## GOAL OF THE EXERCISE
Scan the material below for every line with the string "ImapClient", and copy those lines.
________________________
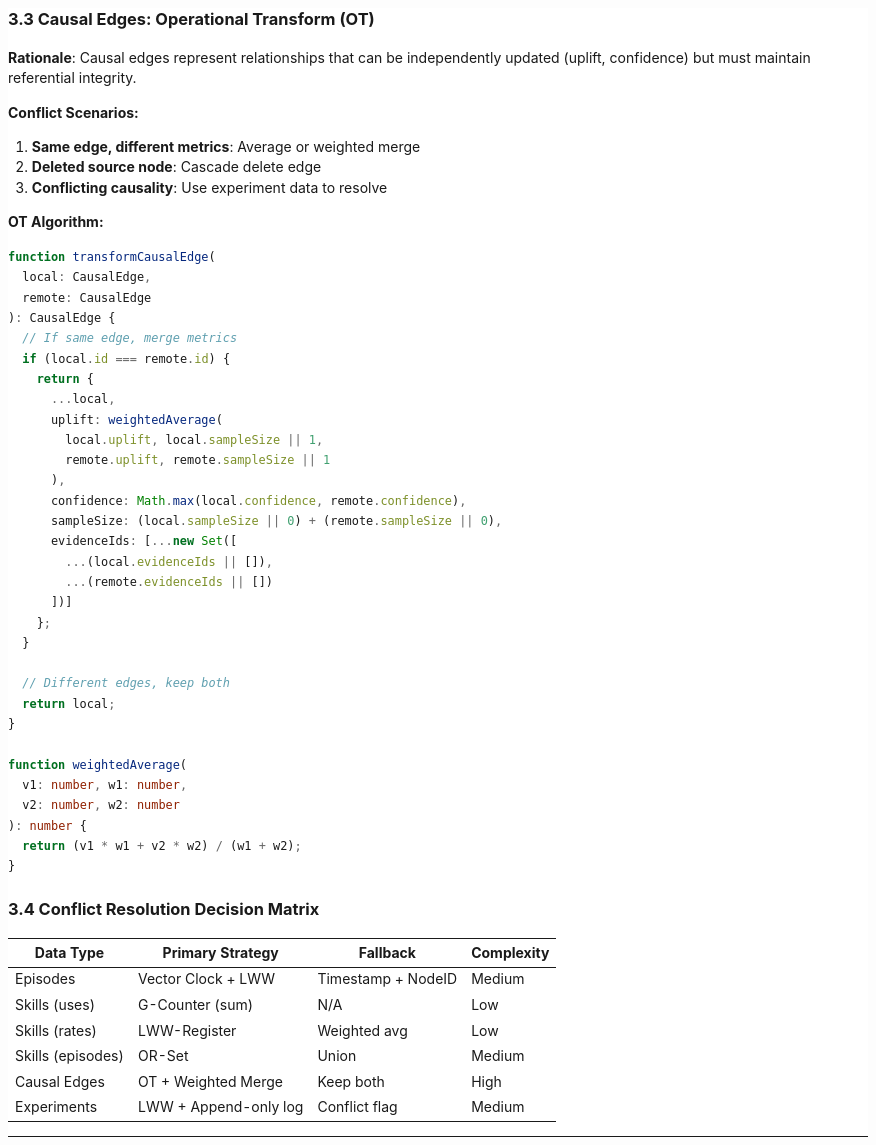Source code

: ### 3.3 Causal Edges: Operational Transform (OT)

**Rationale**: Causal edges represent relationships that can be independently updated (uplift, confidence) but must maintain referential integrity.

**Conflict Scenarios:**
1. **Same edge, different metrics**: Average or weighted merge
2. **Deleted source node**: Cascade delete edge
3. **Conflicting causality**: Use experiment data to resolve

**OT Algorithm:**
```typescript
function transformCausalEdge(
  local: CausalEdge,
  remote: CausalEdge
): CausalEdge {
  // If same edge, merge metrics
  if (local.id === remote.id) {
    return {
      ...local,
      uplift: weightedAverage(
        local.uplift, local.sampleSize || 1,
        remote.uplift, remote.sampleSize || 1
      ),
      confidence: Math.max(local.confidence, remote.confidence),
      sampleSize: (local.sampleSize || 0) + (remote.sampleSize || 0),
      evidenceIds: [...new Set([
        ...(local.evidenceIds || []),
        ...(remote.evidenceIds || [])
      ])]
    };
  }

  // Different edges, keep both
  return local;
}

function weightedAverage(
  v1: number, w1: number,
  v2: number, w2: number
): number {
  return (v1 * w1 + v2 * w2) / (w1 + w2);
}
```

### 3.4 Conflict Resolution Decision Matrix

| Data Type | Primary Strategy | Fallback | Complexity |
|-----------|------------------|----------|------------|
| Episodes | Vector Clock + LWW | Timestamp + NodeID | Medium |
| Skills (uses) | G-Counter (sum) | N/A | Low |
| Skills (rates) | LWW-Register | Weighted avg | Low |
| Skills (episodes) | OR-Set | Union | Medium |
| Causal Edges | OT + Weighted Merge | Keep both | High |
| Experiments | LWW + Append-only log | Conflict flag | Medium |

---
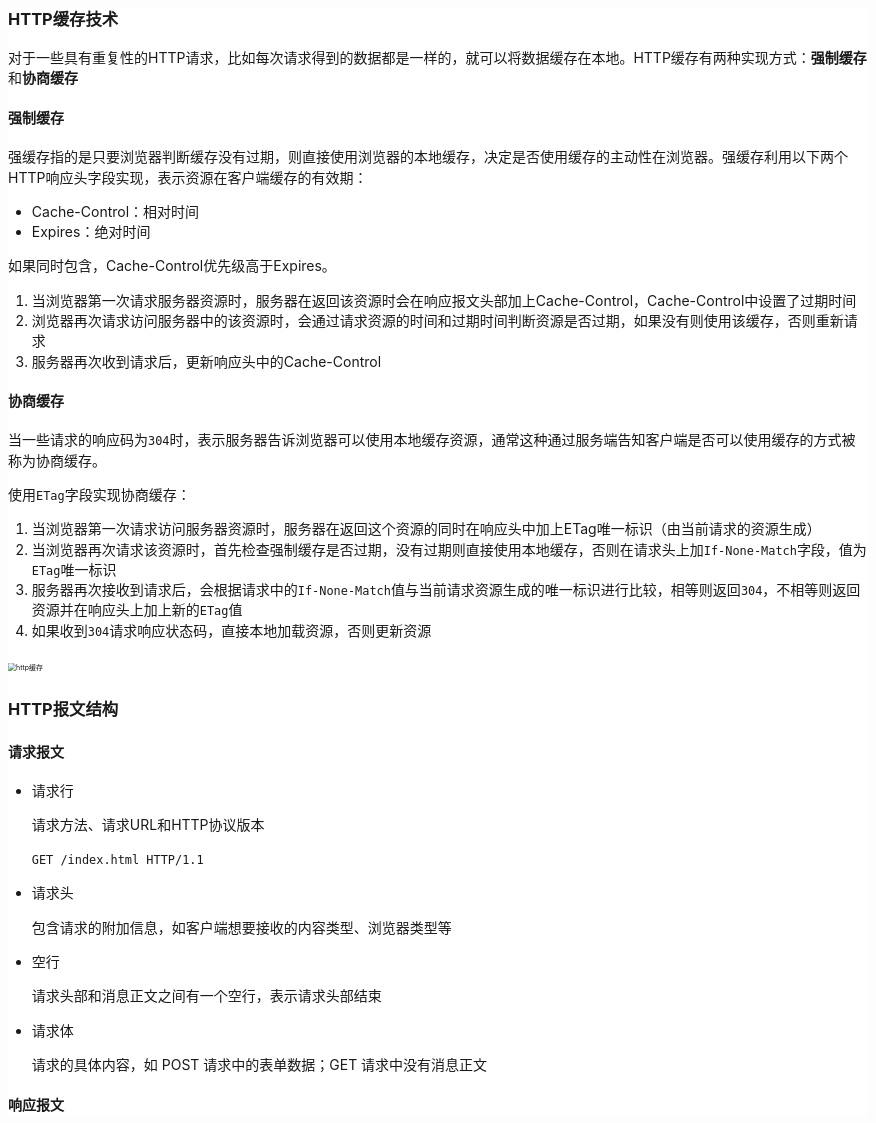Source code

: ### HTTP缓存技术

对于一些具有重复性的HTTP请求，比如每次请求得到的数据都是一样的，就可以将数据缓存在本地。HTTP缓存有两种实现方式：**强制缓存**和**协商缓存**

#### 强制缓存

强缓存指的是只要浏览器判断缓存没有过期，则直接使用浏览器的本地缓存，决定是否使用缓存的主动性在浏览器。强缓存利用以下两个HTTP响应头字段实现，表示资源在客户端缓存的有效期：

- Cache-Control：相对时间
- Expires：绝对时间

如果同时包含，Cache-Control优先级高于Expires。

1. 当浏览器第一次请求服务器资源时，服务器在返回该资源时会在响应报文头部加上Cache-Control，Cache-Control中设置了过期时间
2. 浏览器再次请求访问服务器中的该资源时，会通过请求资源的时间和过期时间判断资源是否过期，如果没有则使用该缓存，否则重新请求
3. 服务器再次收到请求后，更新响应头中的Cache-Control



#### 协商缓存

当一些请求的响应码为`304`时，表示服务器告诉浏览器可以使用本地缓存资源，通常这种通过服务端告知客户端是否可以使用缓存的方式被称为协商缓存。

使用`ETag`字段实现协商缓存：

1. 当浏览器第一次请求访问服务器资源时，服务器在返回这个资源的同时在响应头中加上ETag唯一标识（由当前请求的资源生成）
2. 当浏览器再次请求该资源时，首先检查强制缓存是否过期，没有过期则直接使用本地缓存，否则在请求头上加`If-None-Match`字段，值为`ETag`唯一标识
3. 服务器再次接收到请求后，会根据请求中的`If-None-Match`值与当前请求资源生成的唯一标识进行比较，相等则返回`304`，不相等则返回资源并在响应头上加上新的`ETag`值
4. 如果收到`304`请求响应状态码，直接本地加载资源，否则更新资源

<img src="https://gitee.com/qingy735/blogimg/raw/master/img/http缓存.webp" alt="http缓存" style="zoom:50%;" />



### HTTP报文结构

#### 请求报文

- 请求行

  请求方法、请求URL和HTTP协议版本

  ```html
  GET /index.html HTTP/1.1
  ```

- 请求头

  包含请求的附加信息，如客户端想要接收的内容类型、浏览器类型等

- 空行

  请求头部和消息正文之间有一个空行，表示请求头部结束

- 请求体

  请求的具体内容，如 POST 请求中的表单数据；GET 请求中没有消息正文

#### 响应报文
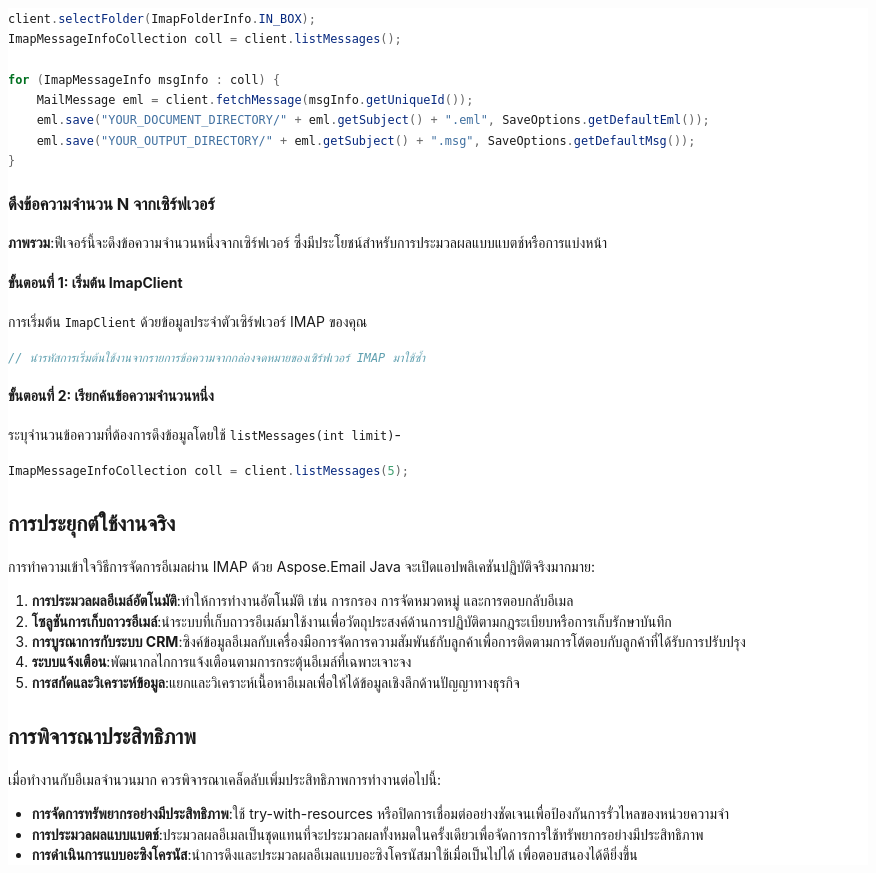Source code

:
 ```java
client.selectFolder(ImapFolderInfo.IN_BOX);
ImapMessageInfoCollection coll = client.listMessages();

for (ImapMessageInfo msgInfo : coll) {
    MailMessage eml = client.fetchMessage(msgInfo.getUniqueId());
    eml.save("YOUR_DOCUMENT_DIRECTORY/" + eml.getSubject() + ".eml", SaveOptions.getDefaultEml());
    eml.save("YOUR_OUTPUT_DIRECTORY/" + eml.getSubject() + ".msg", SaveOptions.getDefaultMsg());
}
```

### ดึงข้อความจำนวน N จากเซิร์ฟเวอร์
**ภาพรวม**:ฟีเจอร์นี้จะดึงข้อความจำนวนหนึ่งจากเซิร์ฟเวอร์ ซึ่งมีประโยชน์สำหรับการประมวลผลแบบแบตช์หรือการแบ่งหน้า

#### ขั้นตอนที่ 1: เริ่มต้น ImapClient
การเริ่มต้น `ImapClient` ด้วยข้อมูลประจำตัวเซิร์ฟเวอร์ IMAP ของคุณ

```java
// นำรหัสการเริ่มต้นใช้งานจากรายการข้อความจากกล่องจดหมายของเซิร์ฟเวอร์ IMAP มาใช้ซ้ำ
```

#### ขั้นตอนที่ 2: เรียกค้นข้อความจำนวนหนึ่ง
ระบุจำนวนข้อความที่ต้องการดึงข้อมูลโดยใช้ `listMessages(int limit)`-

```java
ImapMessageInfoCollection coll = client.listMessages(5);
```

## การประยุกต์ใช้งานจริง
การทำความเข้าใจวิธีการจัดการอีเมลผ่าน IMAP ด้วย Aspose.Email Java จะเปิดแอปพลิเคชันปฏิบัติจริงมากมาย:

1. **การประมวลผลอีเมล์อัตโนมัติ**:ทำให้การทำงานอัตโนมัติ เช่น การกรอง การจัดหมวดหมู่ และการตอบกลับอีเมล
2. **โซลูชันการเก็บถาวรอีเมล์**:นำระบบที่เก็บถาวรอีเมล์มาใช้งานเพื่อวัตถุประสงค์ด้านการปฏิบัติตามกฎระเบียบหรือการเก็บรักษาบันทึก
3. **การบูรณาการกับระบบ CRM**:ซิงค์ข้อมูลอีเมลกับเครื่องมือการจัดการความสัมพันธ์กับลูกค้าเพื่อการติดตามการโต้ตอบกับลูกค้าที่ได้รับการปรับปรุง
4. **ระบบแจ้งเตือน**:พัฒนากลไกการแจ้งเตือนตามการกระตุ้นอีเมล์ที่เฉพาะเจาะจง
5. **การสกัดและวิเคราะห์ข้อมูล**:แยกและวิเคราะห์เนื้อหาอีเมลเพื่อให้ได้ข้อมูลเชิงลึกด้านปัญญาทางธุรกิจ

## การพิจารณาประสิทธิภาพ
เมื่อทำงานกับอีเมลจำนวนมาก ควรพิจารณาเคล็ดลับเพิ่มประสิทธิภาพการทำงานต่อไปนี้:

- **การจัดการทรัพยากรอย่างมีประสิทธิภาพ**:ใช้ try-with-resources หรือปิดการเชื่อมต่ออย่างชัดเจนเพื่อป้องกันการรั่วไหลของหน่วยความจำ
- **การประมวลผลแบบแบตช์**:ประมวลผลอีเมลเป็นชุดแทนที่จะประมวลผลทั้งหมดในครั้งเดียวเพื่อจัดการการใช้ทรัพยากรอย่างมีประสิทธิภาพ
- **การดำเนินการแบบอะซิงโครนัส**:นำการดึงและประมวลผลอีเมลแบบอะซิงโครนัสมาใช้เมื่อเป็นไปได้ เพื่อตอบสนองได้ดียิ่งขึ้น
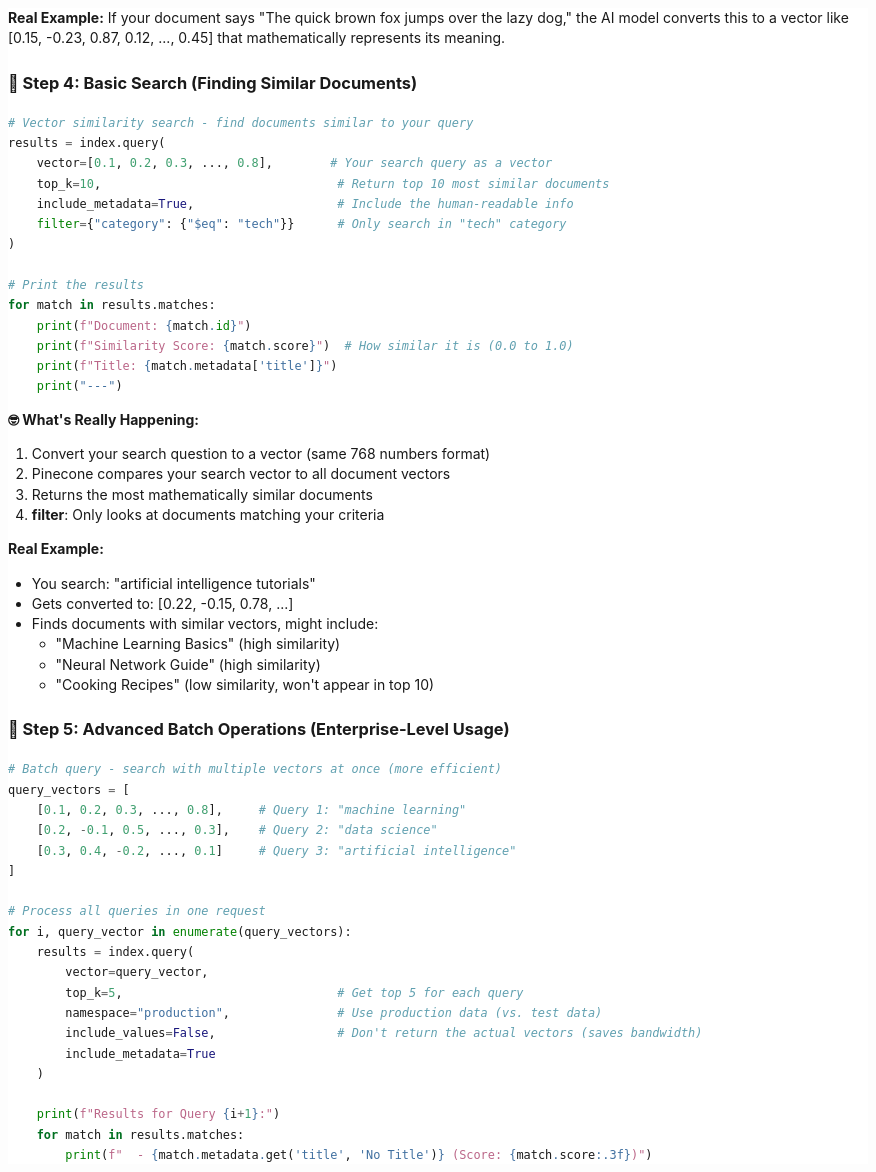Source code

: **Real Example:**
If your document says "The quick brown fox jumps over the lazy dog," the AI model converts this to a vector like [0.15, -0.23, 0.87, 0.12, ..., 0.45] that mathematically represents its meaning.

### 🔵 Step 4: Basic Search (Finding Similar Documents)

```python
# Vector similarity search - find documents similar to your query
results = index.query(
    vector=[0.1, 0.2, 0.3, ..., 0.8],        # Your search query as a vector
    top_k=10,                                 # Return top 10 most similar documents
    include_metadata=True,                    # Include the human-readable info
    filter={"category": {"$eq": "tech"}}      # Only search in "tech" category
)

# Print the results
for match in results.matches:
    print(f"Document: {match.id}")
    print(f"Similarity Score: {match.score}")  # How similar it is (0.0 to 1.0)
    print(f"Title: {match.metadata['title']}")
    print("---")
```

**🤓 What's Really Happening:**
1. Convert your search question to a vector (same 768 numbers format)
2. Pinecone compares your search vector to all document vectors
3. Returns the most mathematically similar documents
4. **filter**: Only looks at documents matching your criteria

**Real Example:**
- You search: "artificial intelligence tutorials"
- Gets converted to: [0.22, -0.15, 0.78, ...]
- Finds documents with similar vectors, might include:
  - "Machine Learning Basics" (high similarity)
  - "Neural Network Guide" (high similarity)  
  - "Cooking Recipes" (low similarity, won't appear in top 10)

### 🔴 Step 5: Advanced Batch Operations (Enterprise-Level Usage)

```python
# Batch query - search with multiple vectors at once (more efficient)
query_vectors = [
    [0.1, 0.2, 0.3, ..., 0.8],     # Query 1: "machine learning"
    [0.2, -0.1, 0.5, ..., 0.3],    # Query 2: "data science"
    [0.3, 0.4, -0.2, ..., 0.1]     # Query 3: "artificial intelligence"
]

# Process all queries in one request
for i, query_vector in enumerate(query_vectors):
    results = index.query(
        vector=query_vector,
        top_k=5,                              # Get top 5 for each query
        namespace="production",               # Use production data (vs. test data)
        include_values=False,                 # Don't return the actual vectors (saves bandwidth)
        include_metadata=True
    )
    
    print(f"Results for Query {i+1}:")
    for match in results.matches:
        print(f"  - {match.metadata.get('title', 'No Title')} (Score: {match.score:.3f})")
```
________________________
## OUTPUT OF THE EXERCISE
#### ขั้นตอนที่ 1: เริ่มต้น ImapClient
การเริ่มต้น `ImapClient` ด้วยข้อมูลประจำตัวเซิร์ฟเวอร์ IMAP ของคุณ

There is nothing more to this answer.